En toda operación de compraventa deben realizarse comprobaciones relativas al estado tributario y catastral en el que se encuentra el bien objeto de esta, a fin de conocer la existencia o no de obligaciones, así como de delimitar las responsabilidades en las que, con respecto a las mismas, incurren los sujetos que intervienen en dicha transacción. En este sentido, podemos plantear algunas cuestiones: en caso de adquirir la propiedad de un bien inmueble con deudas, ¿debo responder por ellas, o éstas son responsabilidad del propietario anterior?, ¿cuáles son los mecanismos de cobro establecidos?

La normativa que regula los distintos procedimientos y garantías de cobro de dichos gravámenes es la Ley 58/2003, General Tributaria, en adelante LGT; junto con el Real Decreto Legislativo 2/2004, de 5 de marzo, que regula el Texto refundido de la Ley de Haciendas Locales. Al respecto de ello, destacamos dos figuras principales: por un lado, la hipoteca legal tácita, y por otro lado, la afección.  

En relación con la primera de ellas, saber que se regula en el artículo 78 de la LGT y que se trata de un derecho real preferencial de cobro que ostentan el Estado, las Comunidades Autónomas y las Entidades Locales con respecto a las deudas devengadas y no satisfechas derivadas de impuestos directamente relacionados con un bien; es decir, una preferencia de cobro a la administración pública.  

Por otro lado, la afección de los bienes, regulada en el artículo 79 de dicho texto normativo, hace referencia al traspaso de las deudas tributarias en la transmisión de un inmueble.

Una vez llevado a cabo el cambio de propiedad del bien, los nuevos propietarios son los responsables del cumplimiento de la correspondiente obligación.  La afección de un bien permite que las deudas ligadas al mismo se puedan traspasar en la compraventa.  

Ahora bien, conociendo la definición de ambas figuras, ¿cuándo opera cada una de ellas y cuáles son las diferencias?  

Con respecto a la afección, se debe haber declarado como fallado al obligado principal para reclamar la deuda y  realizarse la correspondiente declaración de responsable del adquirente, lo cual implica la exclusión de intereses de demora y del recargo de apremio, siendo reclamable la deuda hasta su prescripción. 

Sin embargo, con la hipoteca legal tácita, no debe darse declaración de fallado ni de responsabilidad; operando esta figura desde que se ha hecho la transmisión del bien con respecto al nuevo propietario.

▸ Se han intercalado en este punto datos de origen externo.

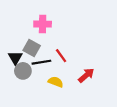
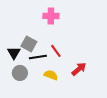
pink cross: (43, 24) -> (51, 16), moved
gray circle: (23, 71) -> (20, 73), moved

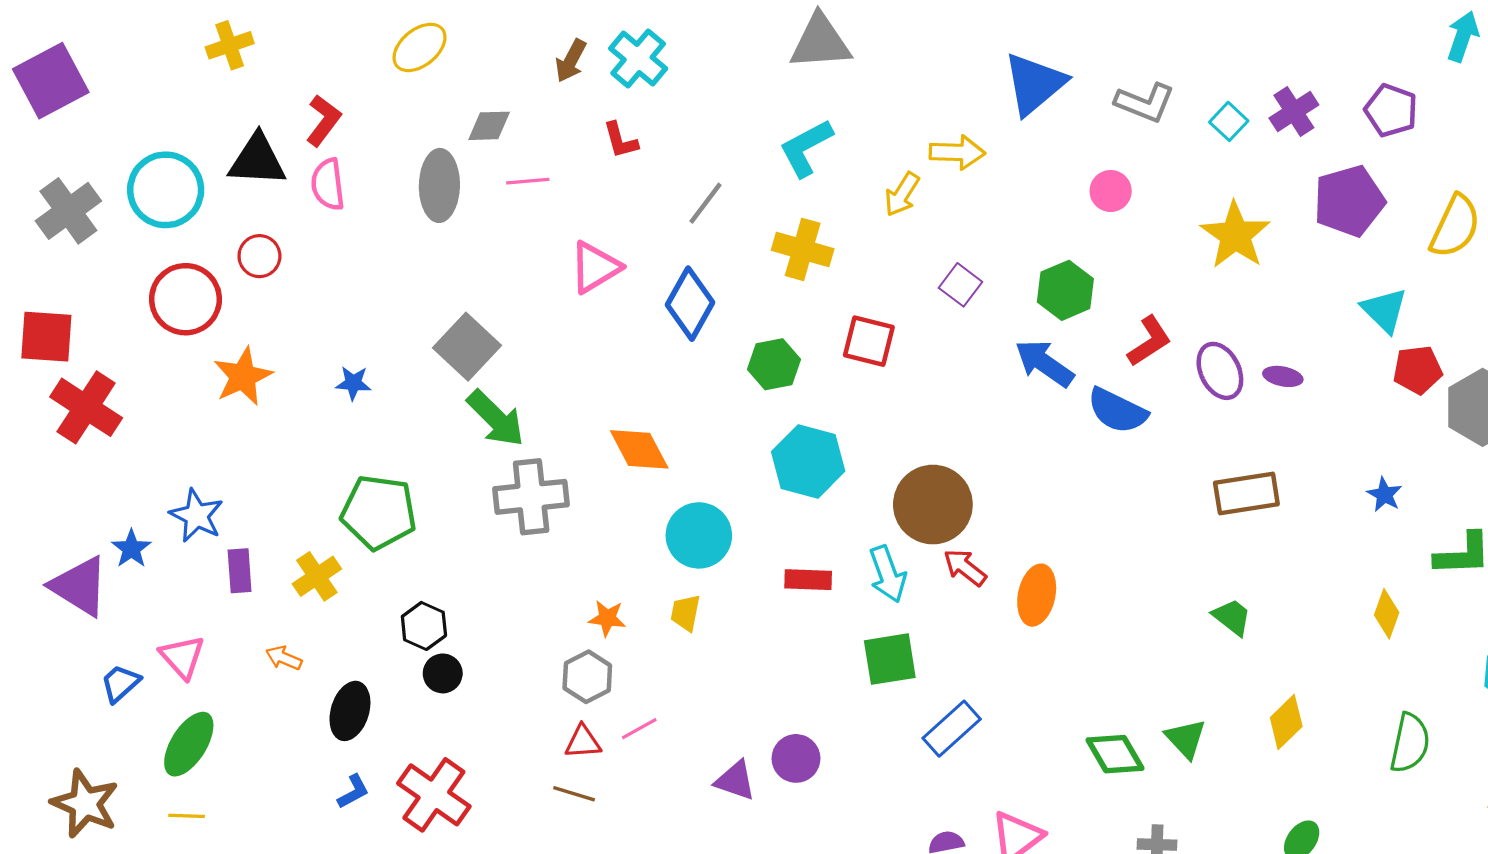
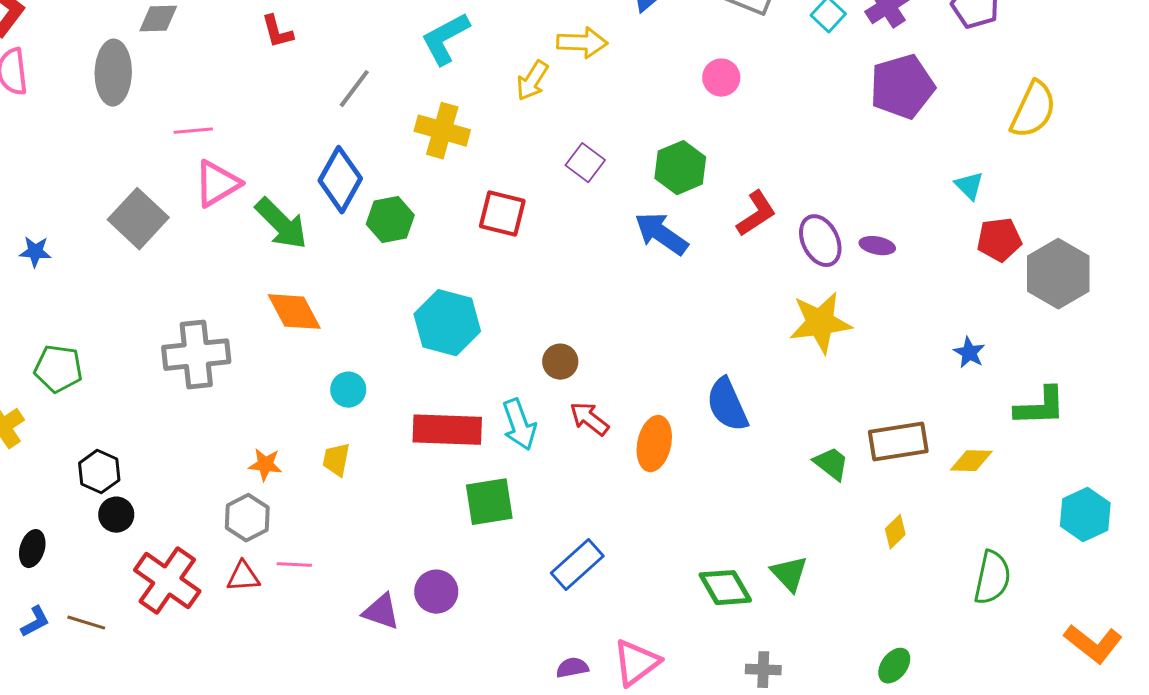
pink line: (528, 181) -> (193, 131), moved
purple pentagon: (1349, 201) -> (902, 87), moved
yellow star: (1235, 235) -> (820, 323), moved, turned 30
pink triangle: (595, 267) -> (217, 184), moved
cyan triangle: (1384, 310) -> (969, 186), size x0.7
green hexagon: (774, 364) -> (390, 220), moved
blue semicircle: (1117, 411) -> (727, 405), moved, turned 40
green arrow: (496, 418) -> (281, 224), moved
brown rectangle: (1246, 493) -> (898, 442), moved
brown circle: (933, 505) -> (560, 362), size x0.5
green pentagon: (379, 512) -> (58, 369), size x0.7
cyan circle: (699, 535) -> (348, 390), size x0.6
red rectangle: (808, 580) -> (447, 430), size x1.6
yellow diamond: (1387, 614) -> (971, 461), turned 72
green square: (890, 659) -> (489, 502), moved
black ellipse: (350, 711) -> (32, 549), size x0.7
yellow diamond: (1286, 722) -> (895, 532), moved, size x0.7
pink line: (639, 729) -> (294, 565), turned 32
brown line: (574, 794) -> (86, 623), moved
red cross: (434, 795) -> (167, 581), moved

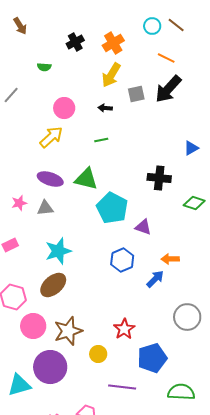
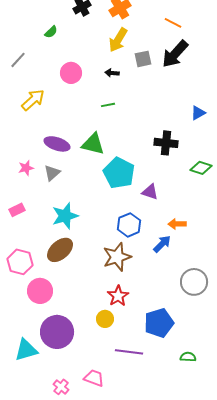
green semicircle: (44, 67) -> (51, 32), turned -48
yellow arrow: (51, 137) -> (33, 100), moved
gray triangle: (45, 208) -> (52, 173), turned -36
red star: (124, 329) -> (118, 296), moved
brown star: (68, 331) -> (117, 257), moved
green semicircle: (181, 392) -> (188, 357), size x0.6

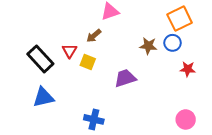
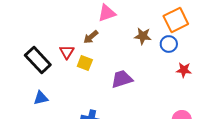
brown star: (148, 46) -> (143, 36), moved
blue triangle: (43, 97) -> (41, 98), size x0.7

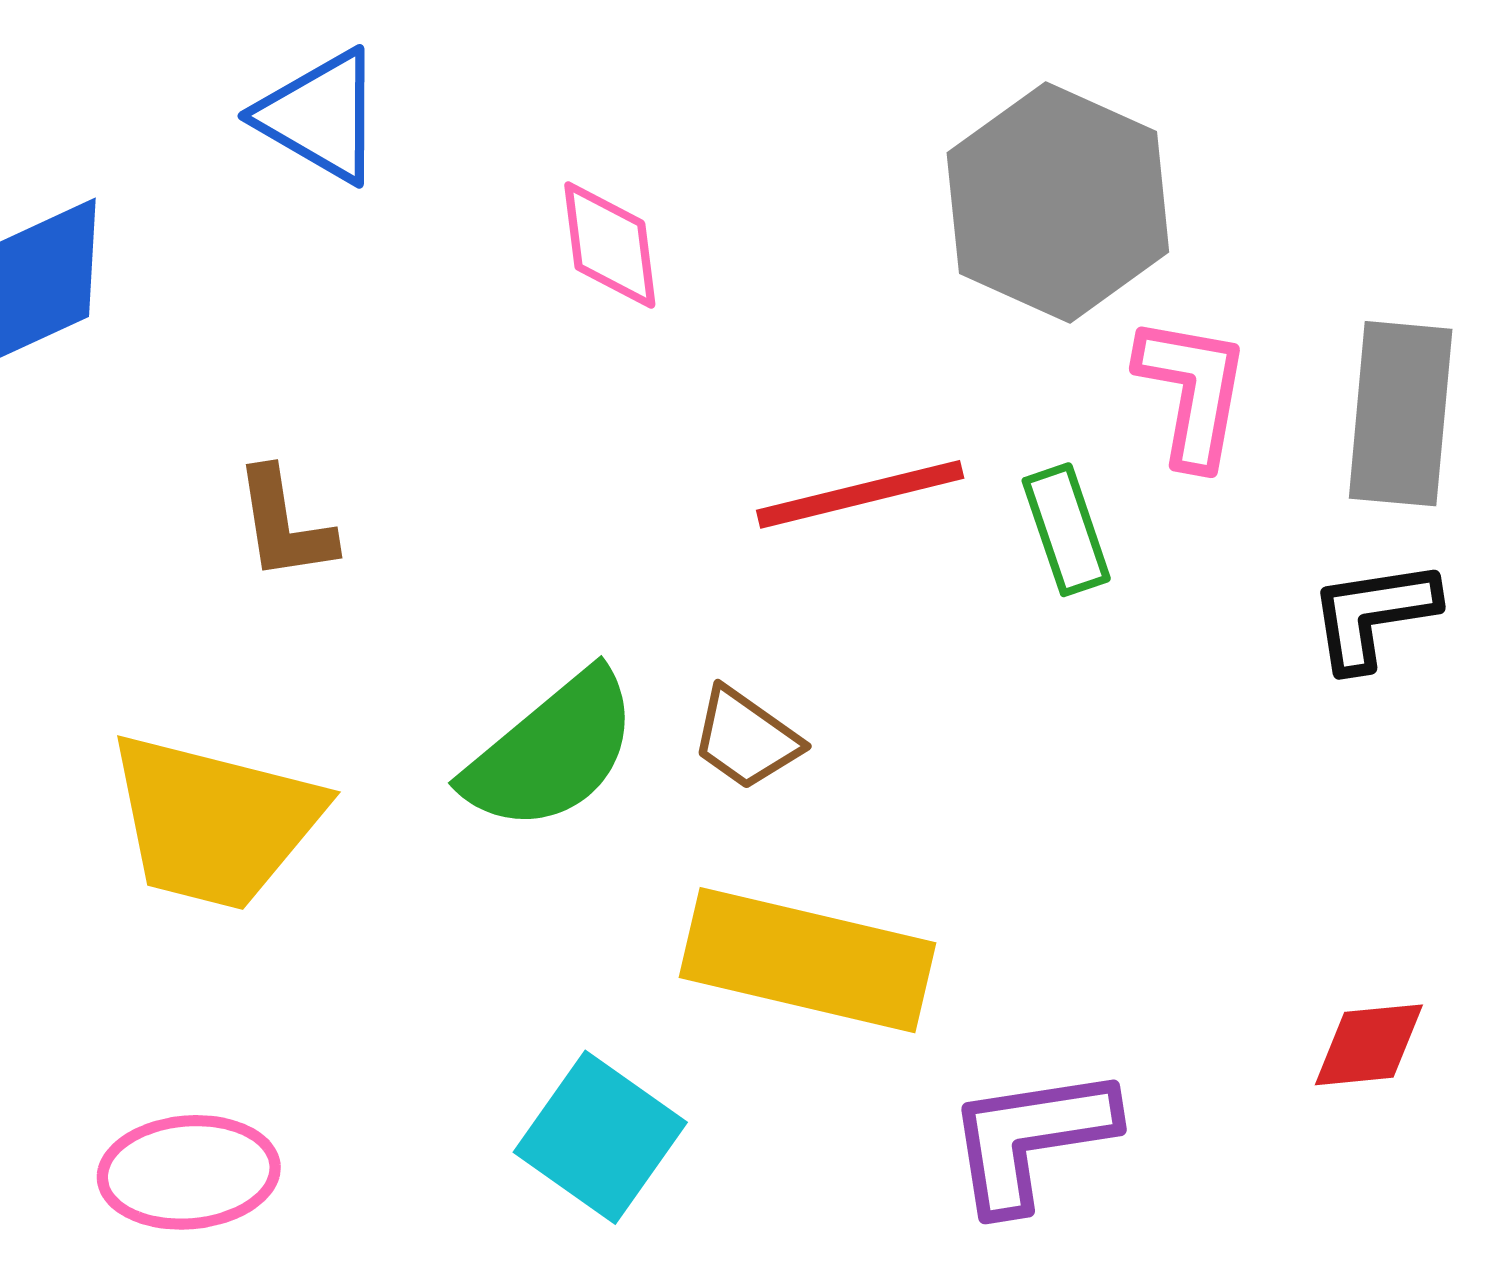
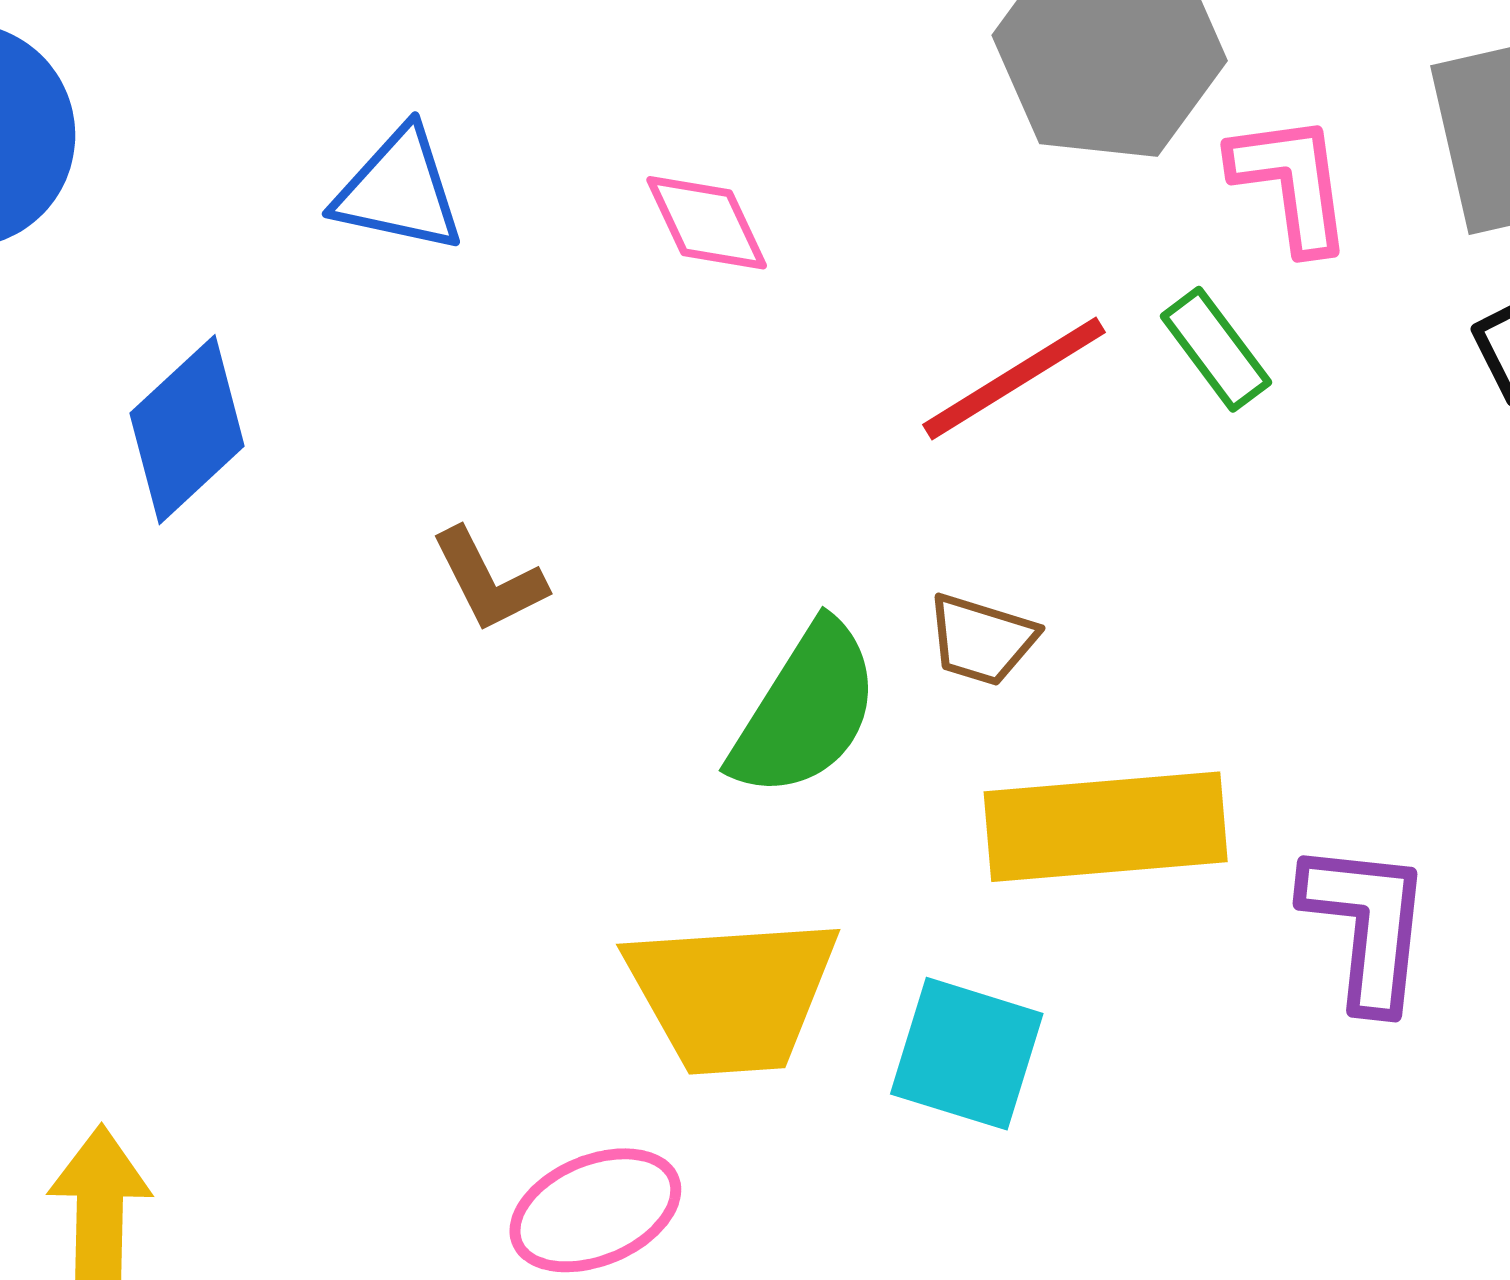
yellow trapezoid: (214, 822) -> (732, 995), moved
purple L-shape: (1031, 1139) -> (1367, 925), turned 123

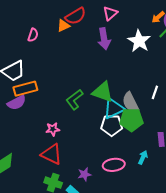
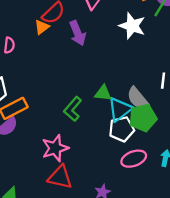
purple arrow: (104, 39) -> (78, 33), moved
green triangle: (103, 92) -> (103, 93), size x0.7
pink star: (53, 129) -> (55, 148), size x1.6
pink ellipse: (114, 165) -> (134, 159), moved

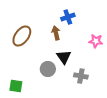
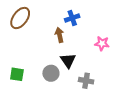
brown ellipse: (22, 36) -> (20, 18), moved
green square: (16, 86) -> (17, 74), moved

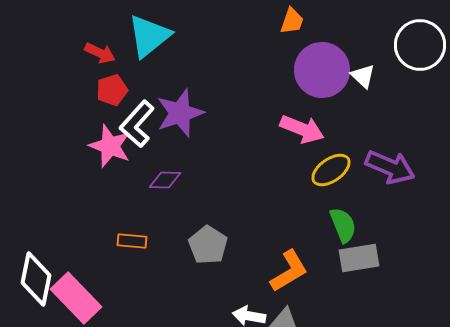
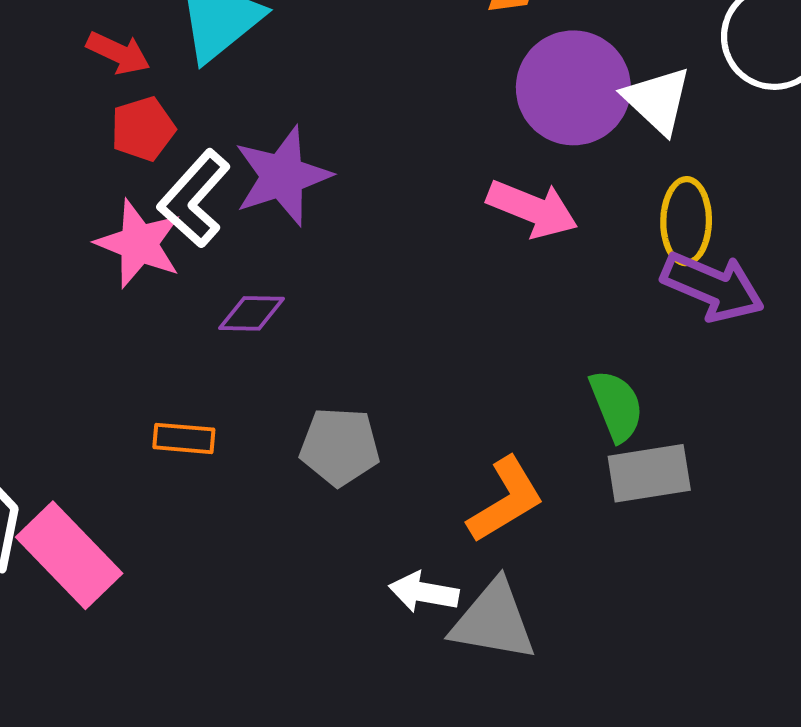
white triangle: (363, 76) -> (657, 100), size x1.4
yellow ellipse: (331, 170) -> (686, 221), moved, turned -54
gray pentagon: (208, 245) -> (340, 447), turned -30

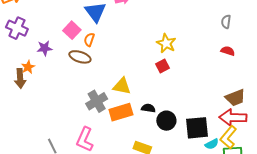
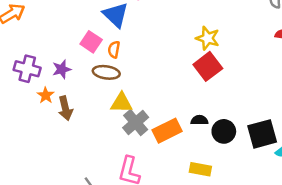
purple cross: (17, 28) -> (27, 69), moved
red square: (162, 66) -> (208, 66), size x1.6
brown arrow: (20, 78) -> (65, 108), moved
yellow triangle: (122, 86) -> (121, 103), moved

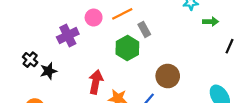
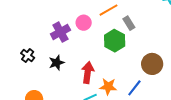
pink circle: (94, 18) -> (84, 23), moved
black star: (49, 71) -> (57, 63), moved

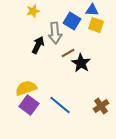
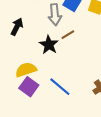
black arrow: (38, 45) -> (17, 27), moved
black star: (81, 63) -> (49, 45), moved

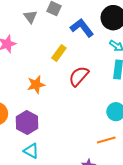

Para ello, el requisito que debe cumplirse es el transcurso del plazo de pago en periodo voluntario, así como haberse iniciado procedimiento de apremio contra el mismo, no habiendo pagado la deuda tampoco en periodo ejecutivo; pudiendo, de esta manera, reclamarse el año en curso y el inmediatamente anterior únicamente.  

Por último, ¿con respecto al IBI, ¿qué debe tenerse en cuenta? 

El IBI constituye el ejemplo más concurrente de hipoteca legal tácita. Ha de tenerse en cuenta la posibilidad de que el nuevo propietario, es decir el comprador, deba cumplir la obligación tributaria derivada del previo impago de IBI en el año en curso o el inmediatamente anterior al operar esta figura. Es decir, en caso de intervenir en una transacción inmobiliaria, debe conocerse esta posibilidad por quien obtiene la propiedad de un inmueble.  

Por todo ello, desde Chapapría Navarro & Asociados creemos conveniente hacer hincapié en la imprescindible necesidad de atender a la comprobación de la salubridad fiscal de aquellos inmuebles sujetos a una operación de compraventa de la que podamos ser parte, poniendo el punto de atención en la importancia que la perspectiva legal protagoniza en este sector.